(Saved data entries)

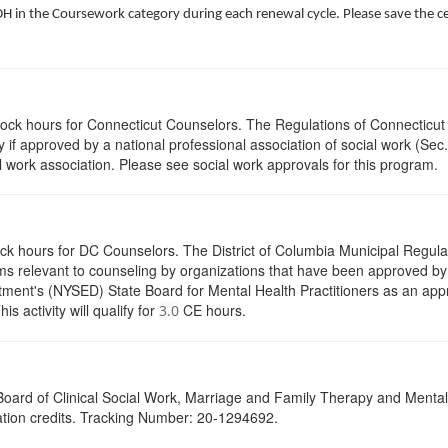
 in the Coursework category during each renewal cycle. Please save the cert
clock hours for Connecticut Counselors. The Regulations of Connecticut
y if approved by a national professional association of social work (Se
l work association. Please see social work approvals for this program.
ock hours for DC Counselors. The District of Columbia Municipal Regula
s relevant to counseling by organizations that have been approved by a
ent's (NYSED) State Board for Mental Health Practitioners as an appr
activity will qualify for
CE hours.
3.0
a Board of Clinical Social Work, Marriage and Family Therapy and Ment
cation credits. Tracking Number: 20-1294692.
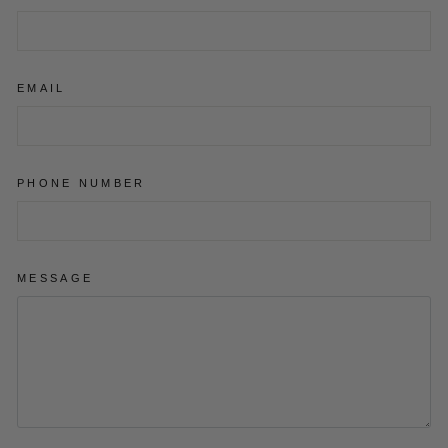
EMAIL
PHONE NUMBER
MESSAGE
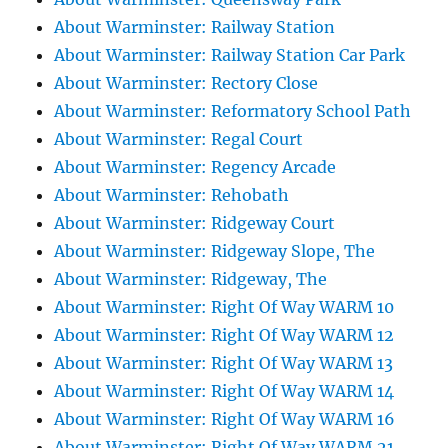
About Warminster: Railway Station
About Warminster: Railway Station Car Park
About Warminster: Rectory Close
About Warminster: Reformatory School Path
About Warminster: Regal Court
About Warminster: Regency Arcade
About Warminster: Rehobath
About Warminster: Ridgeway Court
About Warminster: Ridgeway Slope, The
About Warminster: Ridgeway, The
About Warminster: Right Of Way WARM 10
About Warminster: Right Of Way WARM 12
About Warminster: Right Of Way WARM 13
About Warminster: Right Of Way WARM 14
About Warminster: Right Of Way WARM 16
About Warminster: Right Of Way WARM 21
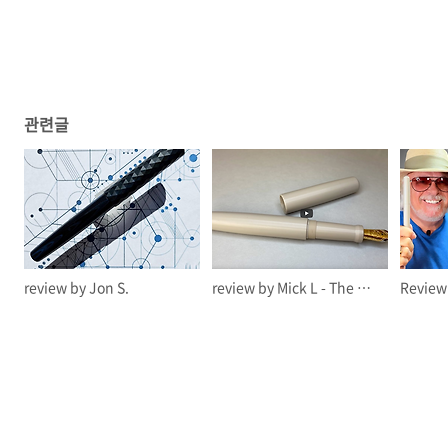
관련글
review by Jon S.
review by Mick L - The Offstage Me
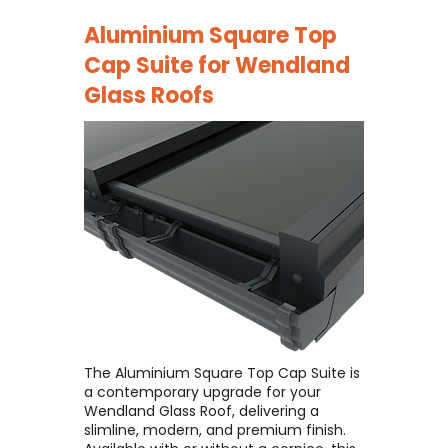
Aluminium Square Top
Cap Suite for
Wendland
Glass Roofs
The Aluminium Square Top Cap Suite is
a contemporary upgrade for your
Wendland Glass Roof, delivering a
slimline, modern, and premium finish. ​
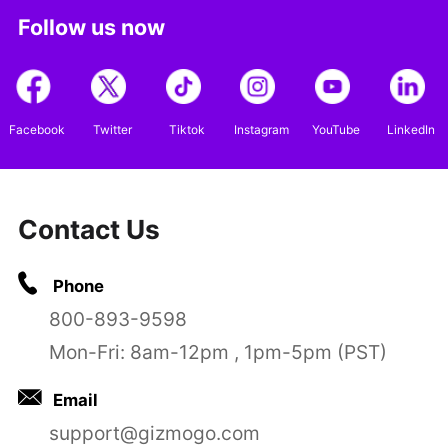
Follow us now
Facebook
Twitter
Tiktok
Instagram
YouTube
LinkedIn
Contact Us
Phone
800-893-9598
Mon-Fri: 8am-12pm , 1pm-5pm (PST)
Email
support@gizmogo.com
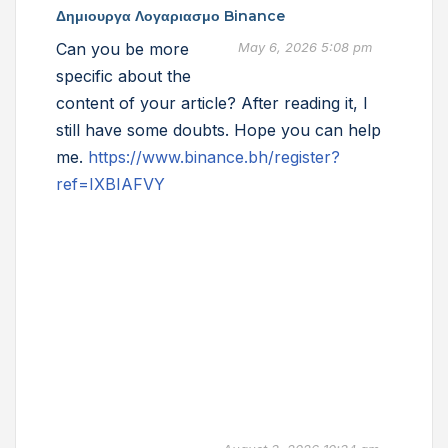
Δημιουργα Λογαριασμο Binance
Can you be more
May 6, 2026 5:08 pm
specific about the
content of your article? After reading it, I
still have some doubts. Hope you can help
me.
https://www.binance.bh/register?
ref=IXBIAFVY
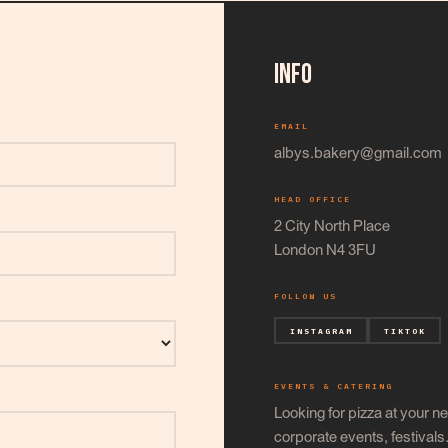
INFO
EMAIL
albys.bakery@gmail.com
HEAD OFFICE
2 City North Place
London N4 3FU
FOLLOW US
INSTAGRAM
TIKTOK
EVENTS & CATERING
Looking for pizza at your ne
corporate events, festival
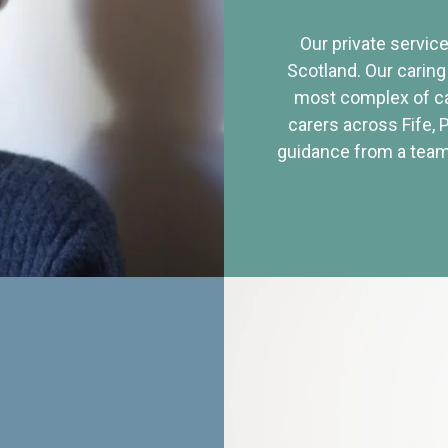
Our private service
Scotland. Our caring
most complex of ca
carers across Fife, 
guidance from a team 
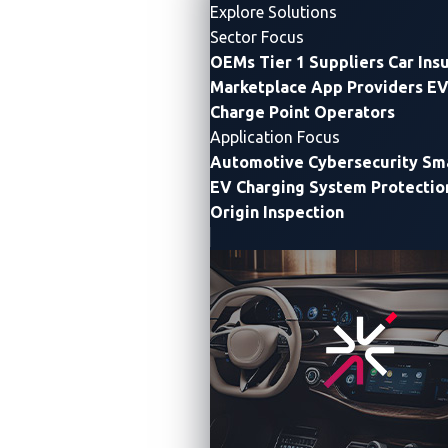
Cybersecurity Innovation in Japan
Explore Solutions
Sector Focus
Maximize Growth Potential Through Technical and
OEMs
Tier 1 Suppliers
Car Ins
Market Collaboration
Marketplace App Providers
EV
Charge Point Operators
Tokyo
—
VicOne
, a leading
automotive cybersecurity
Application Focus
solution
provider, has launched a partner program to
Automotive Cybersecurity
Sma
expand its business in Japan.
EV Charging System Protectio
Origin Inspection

[Problem to work on] Starting at the line that contains "provider, has launched a partner program to", write out every line through the last one in the data above, exactly as it stands.

[Answer to this problem]
provider, has launched a partner program to
Automotive Cybersecurity
Sma
expand its business in Japan.
EV Charging System Protectio
Origin Inspection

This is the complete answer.